Choose the right type of RPA tool

There are 3 major types of RPA tools:

  • Programmable RPA bots: Programmers need to understand and code a set of rules governing how the RPA bot will function
  • Self-learning solutions:  Using historical (when available) and current data, these tools monitor hours of employee activity to understand the tasks completed and to start completing them after they have reached enough confidence to complete the process
  • Cognitive/intelligent automation: Cognitive automation solutions (also called smart or intelligent automation) self learn and deal with both structured and unstructured data.

From the descriptions, it is obvious that cognitive/intelligent automation solutions are the most attractive ones. However, we have seen cases where programmable bots were recommended by RPA resellers rather than cognitive automation solutions.
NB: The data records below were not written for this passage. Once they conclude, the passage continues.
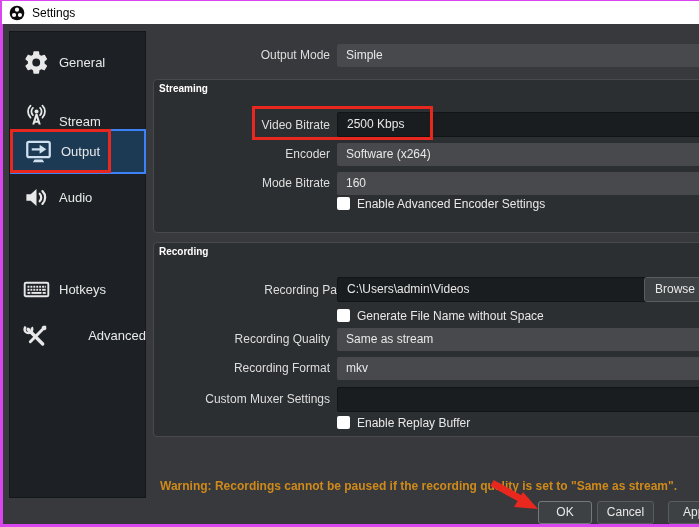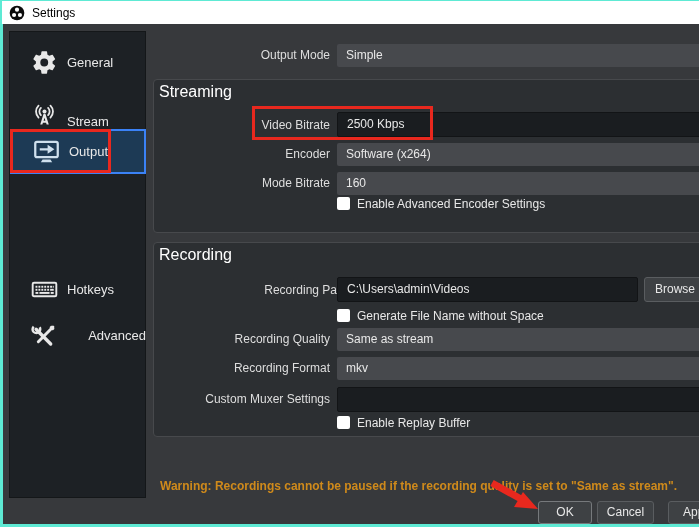--- a/index.html
+++ b/index.html
@@ -6,7 +6,7 @@
   body { background:#555; font-family:"Liberation Sans", sans-serif; }
   .screenshot {
     position:relative; width:699px; height:527px; overflow:hidden;
-    background:#5eead4;
+    background:#d946ef;
   }
   .titlebar {
     position:absolute; left:2px; top:1px; width:697px; height:23px;

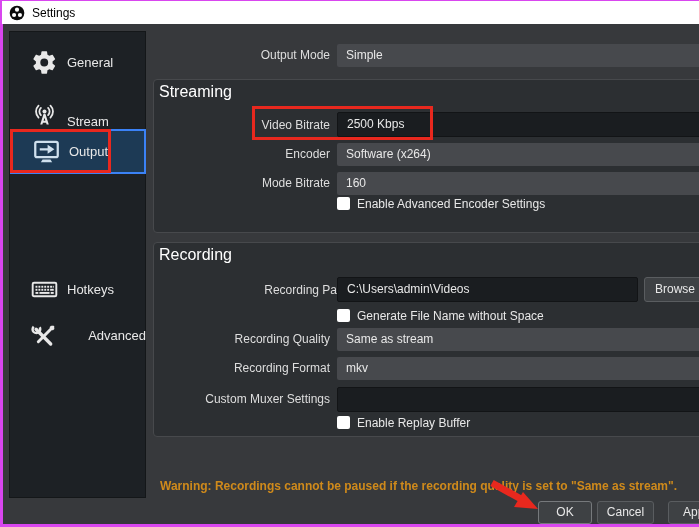--- a/index.html
+++ b/index.html
@@ -24,7 +24,7 @@
   }
   .nav-item {
     position:absolute; left:0; width:136px; height:45px;
-    display:flex; align-items:center; padding-left:20px; gap:8px;
+    display:flex; align-items:center; padding-left:12px; gap:8px;
     color:#e8e8e8; font-size:13px;
   }
   .nav-item.selected { background:#1d3a55; border:2px solid #3b82f6; }

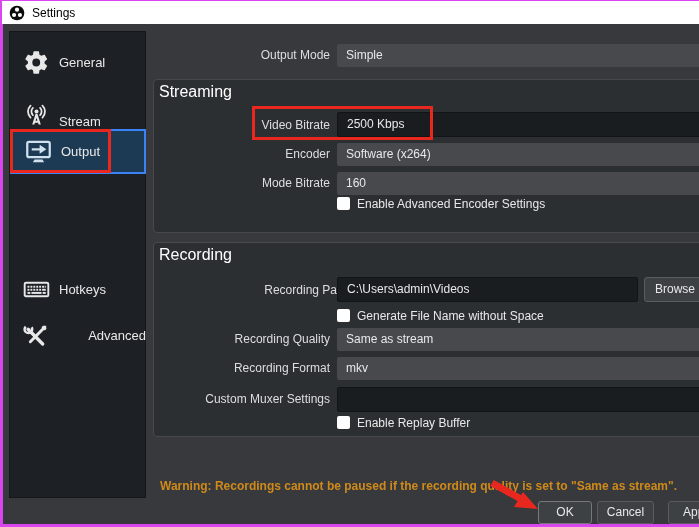--- a/index.html
+++ b/index.html
@@ -35,7 +35,7 @@
     border:1px solid #47494c; border-radius:4px;
   }
   .group-title {
-    position:absolute; color:#ffffff; font-size:16px; font-weight:normal;text-align:right;
+    position:absolute; color:#ffffff; font-size:10px; font-weight:bold;text-align:right;
   }
   .row-label {
     position:absolute; width:182px; text-align:right;

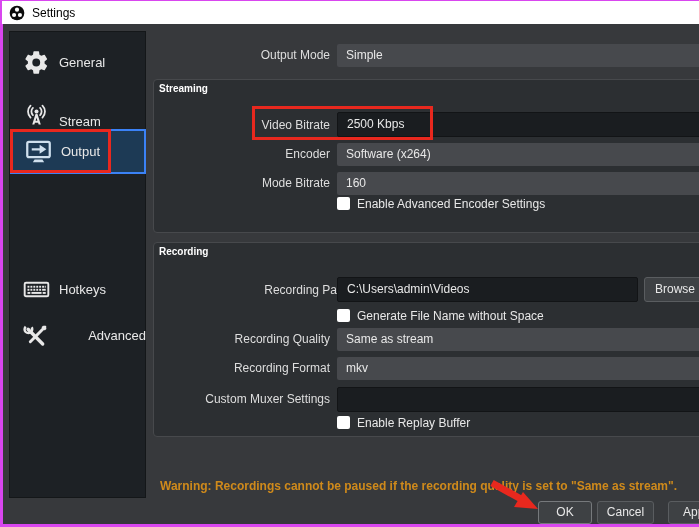--- a/index.html
+++ b/index.html
@@ -111,6 +111,13 @@
         <span>Output</span>
       </div>
 
+      <div class="nav-item" style="top:143px;">
+        <svg viewBox="0 0 24 24">
+          <path d="M3 9.2 v5.6 h3.8 L12 19.5 V4.5 L6.8 9.2 Z" fill="#e8e8e8"></path>
+          <path d="M14.8 8.7 a4.6 4.6 0 0 1 0 6.6 M17.3 6.3 a8 8 0 0 1 0 11.4" stroke="#e8e8e8" stroke-width="2" fill="none" stroke-linecap="round"></path>
+        </svg>
+        <span>Audio</span>
+      </div>
 
 
       <div class="nav-item" style="top:235px;">

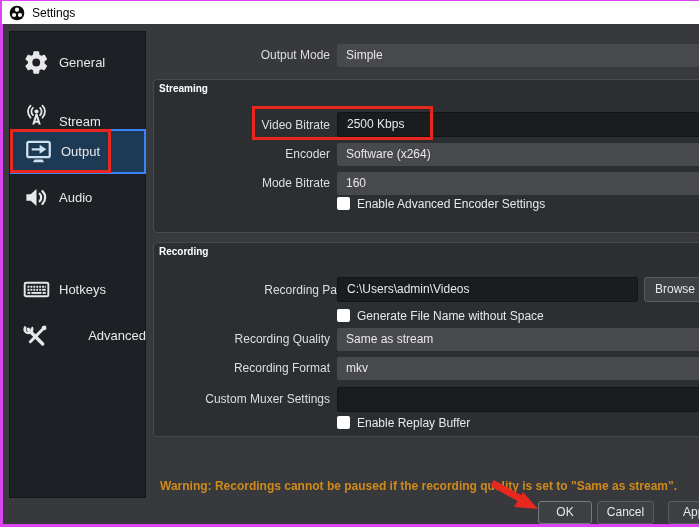--- a/index.html
+++ b/index.html
@@ -178,7 +178,7 @@
     <div class="group-title" style="left:156px; top:222px;">Recording</div>
 
     <div class="row-label" style="left:162px; top:259px;">Recording Path</div>
-    <div class="field input-dark" style="top:253px; width:301px;">C:\Users\admin\Videos</div>
+    <div class="field input-dark" style="top:253px; width:362px;">C:\Users\admin\Videos</div>
     <div class="btn" style="left:641px; top:253px; width:62px; height:25px; line-height:23px;">Browse</div>
 
     <span class="checkbox" style="left:334px; top:285px;"></span>

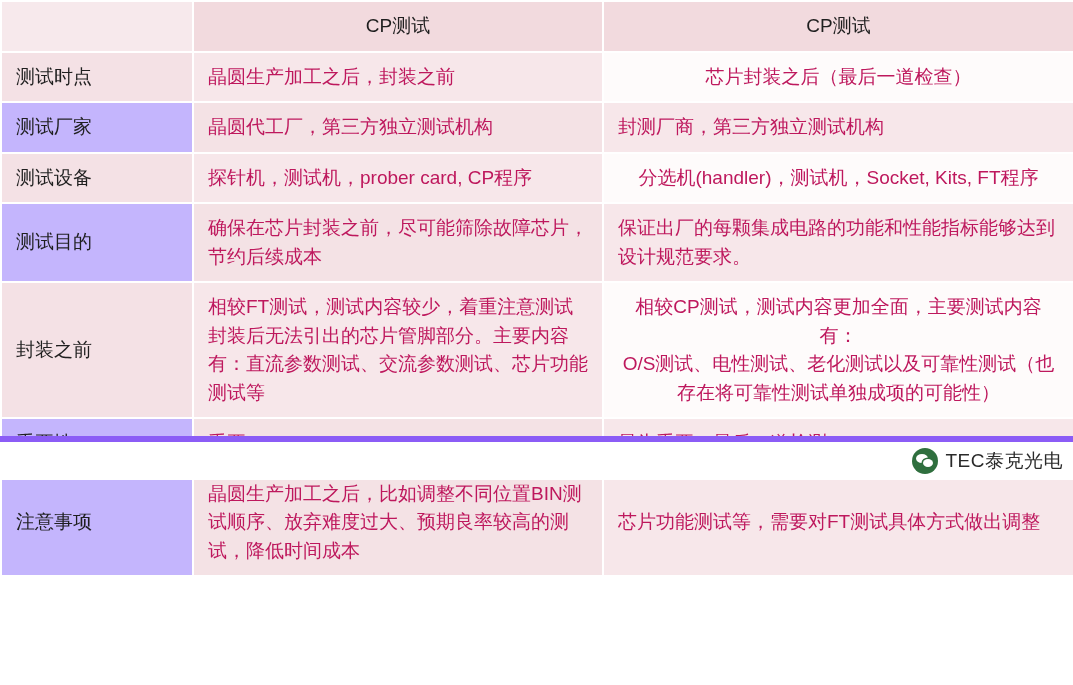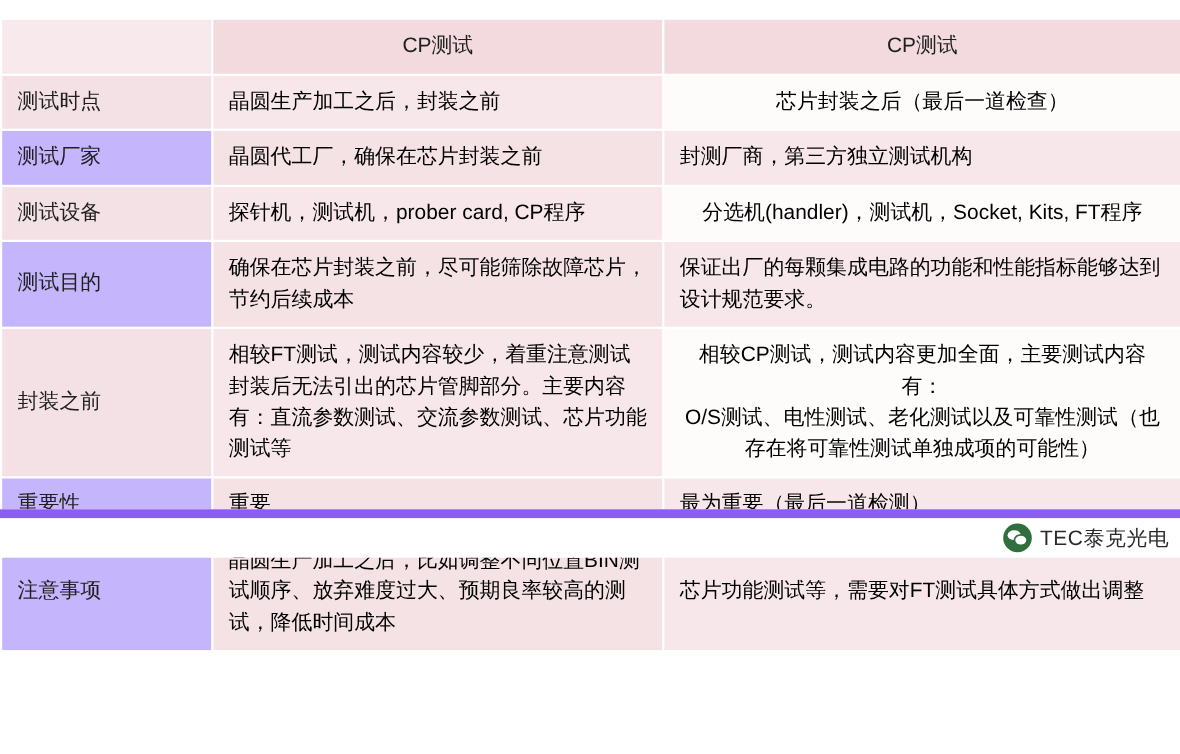--- a/index.html
+++ b/index.html
@@ -19,7 +19,6 @@
     width: 1073px;
     height: 491px;
     background: #ffffff;
-    margin-top: 16px;
   }
   table.compare {
     border-collapse: collapse;

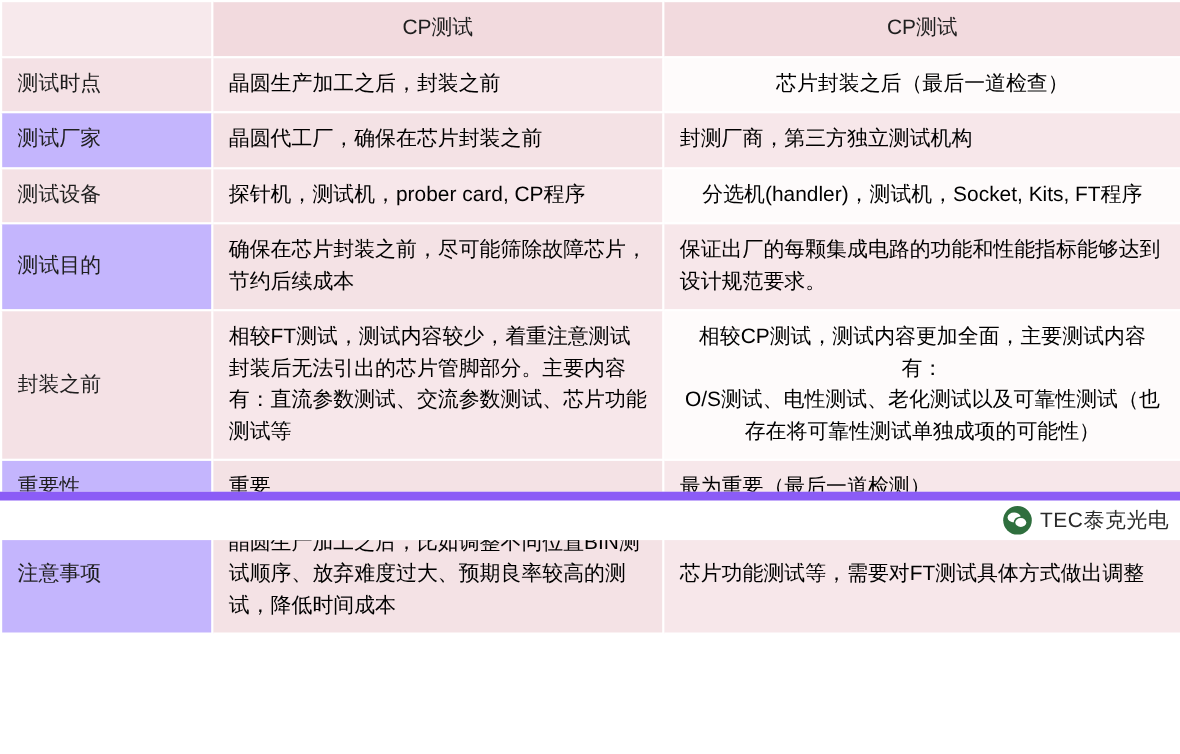--- a/index.html
+++ b/index.html
@@ -64,7 +64,7 @@
   .cell {
     background: #fdf6f7;
     text-align: left;
-    color: #000000;
+    color: #be185d;
   }
   .cell.alt {
     background: #f7e7ea;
One complication in the RPA landscape is that most companies purchase RPA solutions from re-sellers rather than the companies building the technology. Resellers allowed vendors like Blue Prism and WorkFusion to have quick access to a global customer base. Professional services companies like Deloitte, technology consultants like Accenture, Business Process Outsourcing (BPO) providers like Genpact have existing relationships with a large number of customers in various industries. They used these relationships to sell RPA solutions. And depending on the revenue model, resellers can be incentivized to increase their billable hours and recommend programmable solutions rather than cognitive automation.